The variety is capable of regrowing season after season without reseeding, perhaps, answering to nature sustainability highlights in agronomic, economic and environmental indicators for rice production.
Nature sustainability report says that the retooled crop is changing the lives of more than 55,752 smallholder farmers in Southern China and Uganda.
Farmers are adopting the new crop because it is economically advantageous and less labor-intensive compared to regular annual rice farming.
According to Dr. Shilai Zhang, a professor at Yunnan University’s School of Agriculture, perennial rice delivers significant labor and cost savings to farmers. However, farmers need to master new cultivation techniques to maintain high yields.
Together with a team of experts, Dr.
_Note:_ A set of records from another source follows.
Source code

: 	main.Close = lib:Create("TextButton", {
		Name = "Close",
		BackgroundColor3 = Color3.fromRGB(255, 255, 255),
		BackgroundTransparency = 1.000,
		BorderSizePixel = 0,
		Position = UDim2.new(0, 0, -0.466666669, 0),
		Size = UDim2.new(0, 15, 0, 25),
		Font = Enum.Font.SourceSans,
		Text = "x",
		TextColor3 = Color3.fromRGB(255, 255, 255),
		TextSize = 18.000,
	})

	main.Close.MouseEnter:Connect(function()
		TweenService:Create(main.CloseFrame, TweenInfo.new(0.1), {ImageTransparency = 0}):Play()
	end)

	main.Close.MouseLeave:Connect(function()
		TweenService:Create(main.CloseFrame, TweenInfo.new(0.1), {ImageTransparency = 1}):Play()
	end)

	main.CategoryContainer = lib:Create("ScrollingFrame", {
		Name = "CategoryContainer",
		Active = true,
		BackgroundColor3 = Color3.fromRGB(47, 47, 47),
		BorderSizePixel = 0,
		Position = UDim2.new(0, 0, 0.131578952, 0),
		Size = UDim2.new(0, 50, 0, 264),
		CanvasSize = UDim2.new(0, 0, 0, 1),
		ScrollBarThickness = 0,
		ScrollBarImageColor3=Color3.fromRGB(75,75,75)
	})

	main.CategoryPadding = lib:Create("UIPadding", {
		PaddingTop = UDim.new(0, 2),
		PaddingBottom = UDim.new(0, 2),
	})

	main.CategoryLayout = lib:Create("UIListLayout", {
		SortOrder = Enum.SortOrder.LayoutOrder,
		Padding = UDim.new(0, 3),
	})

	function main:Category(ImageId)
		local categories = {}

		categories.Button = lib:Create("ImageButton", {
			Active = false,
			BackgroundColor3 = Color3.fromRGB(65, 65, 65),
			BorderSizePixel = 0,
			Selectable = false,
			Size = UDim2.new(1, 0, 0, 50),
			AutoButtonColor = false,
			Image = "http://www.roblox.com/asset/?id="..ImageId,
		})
Zhang hybridized annual rice with its perennial African relative Oryza longistaminata which was cultivated on large scale in 2016 and released for commercialization in 2018.
Unlike regular rice which is planted every season, PR23 can yield eight consecutive harvests across four years (as these plants with stronger roots grow back vigorously after each harvest).
PR23 also had higher yields, reported at 6.8 tons per hectare, compared to regular irrigated rice (6.7 tons per hectare).
“But growing it is much cheaper since it requires less labor, seeds and chemical inputs” says Eric Sacks, professor in the Department of Crop Sciences at the University of Illinois, a partner in the research.
Farmers growing perennial rice put in almost 60% less labor and spent nearly half on seed, fertilizer, and other inputs while enjoying similar yields to annual rice. This is why perennial rice cultivation hit 15,533 hectares in 2021, including 44,752 smallholder farms.
According to the research findings reported in the journal Nature Sustainability in November 2022, growing perennial rice over a period of four years has remarkable environmental benefits such as soils accumulating close to a ton of organic carbon (per hectare per year) along with increases in water available to plants.
However, the researchers recommend re-sowing of the perennial rice after four years following dropping yields in the fifth year of the crop’s cultivation due to several factors.